Long before Stan Lee became the legendary comic-book creator responsible for Spider-Man, the Hulk, and Doctor Strange—and before Patricia Highsmith became a celebrated novelist (Strangers on a Train, The Talented Mr. Ripley, Carol)—both were twentysomethings in Manhattan, dabbling in the then-lowly regarded comic art form. Neither had any idea that their characters would one day be reincarnated on countless screens, and that their beloved work would outlive them both. But in those early days of comics, a mutual relation thought that these two brilliant creative minds might, well, hit it off.
Stan Lee had been an editor at Timely Comics—the company that would one day evolve into Marvel—and Highsmith had been hired to write comic scripts for Vince Fago, who replaced Lee as editor during that the latters tour of World War II duty. Fago was so struck by Highsmiths “beauty”—he called her “a terrific looker”—and so married himself, that the editor took it upon himself to introduce Highsmith to a more eligible bachelor, Lee.
Fago recalled his failed setup to Highsmith biographer Joan Schenkar, who wrote in her 2011 book The Talented Miss Highsmith:
Vince Fago took Lee up to Pats apartment “near Sutton Place,” hoping to make a “match” between Pat and Stan Lee. But the future creator of the talented Mr. Ripley was not fated to go out on a date with the future facilitator of Spider-Man. “Stan Lee,” said Vince Fago, “was only interested in Stan Lee,” and Pat wasnt exactly admitting where her real sexual interests lay. Lee, who invokes his failing memory and “murky mind,” remembers only Pats name from the incident.

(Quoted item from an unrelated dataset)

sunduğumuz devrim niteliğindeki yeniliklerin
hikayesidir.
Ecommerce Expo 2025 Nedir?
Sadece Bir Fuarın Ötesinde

It probably did not help that Highsmith—who would later write the iconic lesbian romance The Price of Salt (later re-published as Carol) under a pseudonym—preferred the intimate company of women. Highsmith was later so ashamed of her comic writing that she scrubbed it from her résumé, removed all evidence of it from her home; when she wrote The Talented Mr. Ripley, she even killed off someone from her former industry. One of the first victims of the title characters is Reddington, a person Highsmith described as “a comic-book artist. He probably didnt know whether he was coming or going.”